Re: Display Line Numbers
by jweed (Chaplain) on Jan 30, 2004 at 03:48 UTC
    Not really a perl question, more like an editor question. In vim, my editor of choice, type :se nu or put se nu in you ~/.vimrc file.

    Depending on the editor, YMMV.

    Or, more suavely but less practically, use Filter::NumberLines.



    Code is (almost) always untested.
    http://www.justicepoetic.net/
Re: Display Line Numbers
by b10m (Vicar) on Jan 30, 2004 at 08:41 UTC

    On *NIX systems, by far the easiest way would be the program called `nl`, which is part of the GNU coreutils. And for those interested, see the documentation.

    Then of course nearly every GNU tool has the abillity to display line numbers, for example with `grep` and `cat` you could use the "-n" parameter to toggle the display of file numbers.

    --
    b10m

    All code is usually tested, but rarely trusted.
      Thanks for the reminder; I've seen nl before but had forgotten about it. Instead, I often use grep -vn xyzzy (or, for variety, grep -vn plugh).

      > free bird

Re: Display Line Numbers
by crabbdean (Pilgrim) on Jan 30, 2004 at 04:48 UTC
    Not sure of your system but most editors have some sort of "find lines" functionality. If you are on a Windows PC most often CTRL+G will bring up a prompt to jump to the line. Even in "notepad" on Windows CTRL-G works. Personally as an editor in Windows I use UltraEdit32. Its like a text editor on steriods. I'm pertty sure also on Unix systems "vim" has the option to display lines numbers and also an option to jump to line numbers. Conversely try running the perl debugger "perl -d <scriptname>" and type "h" for help. From here you can move through your program in live mode line by line and see your variables as you go. Enjoy!

    Dean
Re: Display Line Numbers
by crabbdean (Pilgrim) on Jan 30, 2004 at 20:52 UTC
    Although there are better solutions as has already been suggested above, here is a quick script I just wrote to output 5 lines either side a line number you specify.
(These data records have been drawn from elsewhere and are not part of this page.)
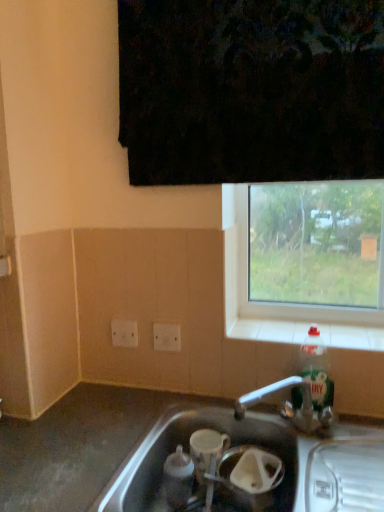
Question: Is white plastic electric outlet at lower left, which is the 1th electric outlet in back-to-front order, not within translucent plastic bottle at right?

Choices:
 (A) no
 (B) yes

Answer: (B)

Question: Is white plastic electric outlet at lower left, which is the 1th electric outlet in back-to-front order, touching translucent plastic bottle at right?

Choices:
 (A) yes
 (B) no

Answer: (B)

Question: From a real-world perspective, is white plastic electric outlet at lower left, the second electric outlet in the right-to-left sequence, over translucent plastic bottle at right?

Choices:
 (A) no
 (B) yes

Answer: (B)

Question: From the image's perspective, does white plastic electric outlet at lower left, which is the 1th electric outlet in back-to-front order, appear lower than translucent plastic bottle at right?

Choices:
 (A) no
 (B) yes

Answer: (A)

Question: Is white plastic electric outlet at lower left, which is the 1th electric outlet in back-to-front order, further to the viewer compared to translucent plastic bottle at right?

Choices:
 (A) no
 (B) yes

Answer: (B)

Question: Considering the positions of clear glass window at upper right and white plastic electric outlet at center, positioned as the second electric outlet in left-to-right order, in the image, is clear glass window at upper right taller or shorter than white plastic electric outlet at center, positioned as the second electric outlet in left-to-right order,?

Choices:
 (A) tall
 (B) short

Answer: (A)

Question: In terms of size, does clear glass window at upper right appear bigger or smaller than white plastic electric outlet at center, which appears as the first electric outlet when viewed from the front?

Choices:
 (A) small
 (B) big

Answer: (B)

Question: Is clear glass window at upper right spatially inside white plastic electric outlet at center, the 1th electric outlet when ordered from right to left, or outside of it?

Choices:
 (A) inside
 (B) outside

Answer: (B)

Question: Is clear glass window at upper right wider or thinner than white plastic electric outlet at center, the 1th electric outlet when ordered from right to left?

Choices:
 (A) thin
 (B) wide

Answer: (B)

Question: Is silver metallic sink at lower center to the left or to the right of clear glass window at upper right in the image?

Choices:
 (A) left
 (B) right

Answer: (A)

Question: Relative to clear glass window at upper right, is silver metallic sink at lower center in front or behind?

Choices:
 (A) behind
 (B) front

Answer: (B)

Question: From a real-world perspective, is silver metallic sink at lower center positioned above or below clear glass window at upper right?

Choices:
 (A) below
 (B) above

Answer: (A)

Question: Looking at the image, does silver metallic sink at lower center seem bigger or smaller compared to clear glass window at upper right?

Choices:
 (A) small
 (B) big

Answer: (B)

Question: From the image's perspective, is silver metallic sink at lower center located above or below white tile at lower right?

Choices:
 (A) below
 (B) above

Answer: (A)

Question: Based on their sizes in the image, would you say silver metallic sink at lower center is bigger or smaller than white tile at lower right?

Choices:
 (A) big
 (B) small

Answer: (A)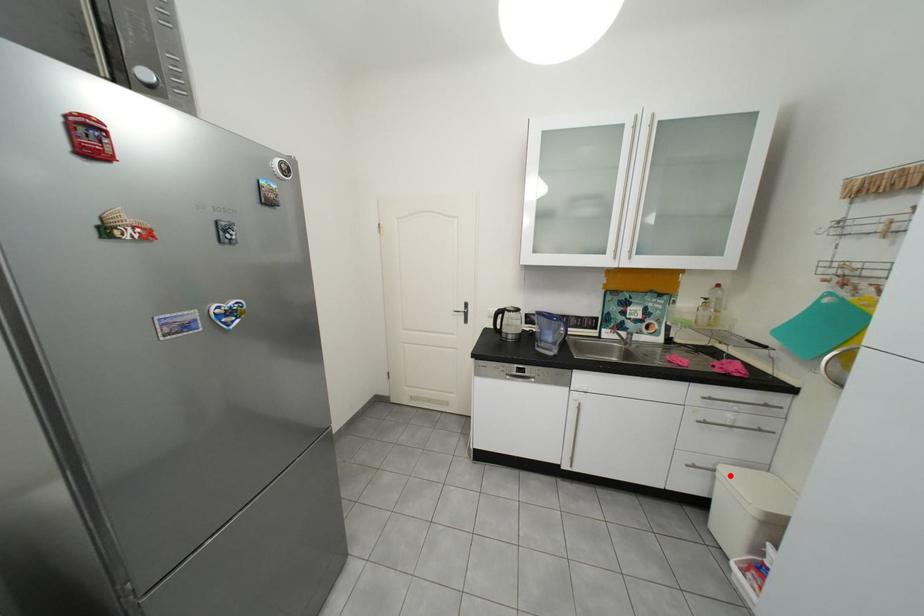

    Just give it two arguments on the command line when you run it. 1. A line number you want to display, and 2. the file you want to display the line number from.

    eg. lnb.pl 14 testfile.txt

    This will display lines 9 through to 19 (5 either side of 14) from file testfile.txt

    Enjoy!
    Dean

    #!perl $nmb = shift; $file = shift; open (FILE, "<$file") or die $!; @file = <FILE>; close FILE; print "\n"; foreach (@file) { if (abs($nmb - ++$i) <= 5) { print $i, ":\t$_"; } } print "\n";
Re: Display Line Numbers
by calin (Deacon) on Jan 30, 2004 at 19:35 UTC
    In addition to nl and other standard UNIX tools, here's a Perl one-liner:

    perl -ne 'printf "%4d $_", $.'

    For counting words, characters and lines there's also a standard tool called wc.